The impressive capabilities of Large Language Models (LLMs) come at the cost of substantial computational resources during deployment. While KV Cache can significantly reduce recomputation during inference, it also introduces additional memory overhead. KV Cache quantization presents a promising solution, striking a good balance between memory usage and accuracy. Previous research has shown that the Keys are distributed by channel, while the Values are distributed by token. Consequently, the common practice is to apply channel-wise quantization to the Keys and token-wise quantization to the Values. However, our further investigation reveals that a small subset of unusual tokens exhibit unique characteristics that deviate from this pattern, which can substantially impact quantization accuracy. To address this, we develop a simple yet effective method to identify these tokens accurately during the decoding process and exclude them from quantization as outlier tokens, significantly improving overall accuracy. Extensive experiments show that our method achieves significant accuracy improvements under 2-bit quantization and can deliver a 6.4 times reduction in memory usage and a 2.3 times increase in throughput.
Paper Structure (40 sections, 6 equations, 10 figures, 14 tables)

This paper contains 40 sections, 6 equations, 10 figures, 14 tables.

Figures (10)

  • Figure 1: Observations from preliminary experiments: (a) The Keys are distributed by channel and have some outlier channels. (b) The distribution of the Values does not exhibit any notable characteristics. (d) In certain outlier channels, a few tokens with low magnitude of Keys disrupt the originally uniform distribution within these channels. (e) Visualization of the sorted Keys in an outlier channel shows a rapid increase from a low value to very high values. (c) The L1 loss of attention output before and after quantization by retaining full-precision tokens based on different criteria.

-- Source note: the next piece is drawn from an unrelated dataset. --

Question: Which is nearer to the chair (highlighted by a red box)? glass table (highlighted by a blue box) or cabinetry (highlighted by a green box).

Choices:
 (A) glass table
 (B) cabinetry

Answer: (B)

The best result is retaining full-precision tokens with the smallest magnitude of the Keys.
  • Figure 2: Overview of OTT. Top: Decoding stage. Multiply the Query by each type of the Keys and concatenate the results to obtain the attention scores. Multiply the attention scores by each type of the Values and sum the results to get the attention output. Bottom: Quantization stage. Process the outlier tokens before quantization.
  • Figure 3: Experiments on throughput and memory: (a) Comparison of throughput (tokens/s) for different methods across different batch sizes on NVIDIA A800 80G. (b) Peak memory usage (including model weights and other components) at different batch sizes on NVIDIA A800 80G. (c) Peak memory usage (including model weights and other components) at different sequence lengths when batch size = 1 on NVIDIA A100 40G. The results shows that OTT achieves a peak memory reduction of up to 6.4× and a throughput increase of 2.3×.
  • Figure 4: The Keys in an outlier channel (up) and the magnitude of the Keys overall (down).
  • Figure 5: Magnitude of the keys and Values for Llama-2-7B-chat-hf in head 17.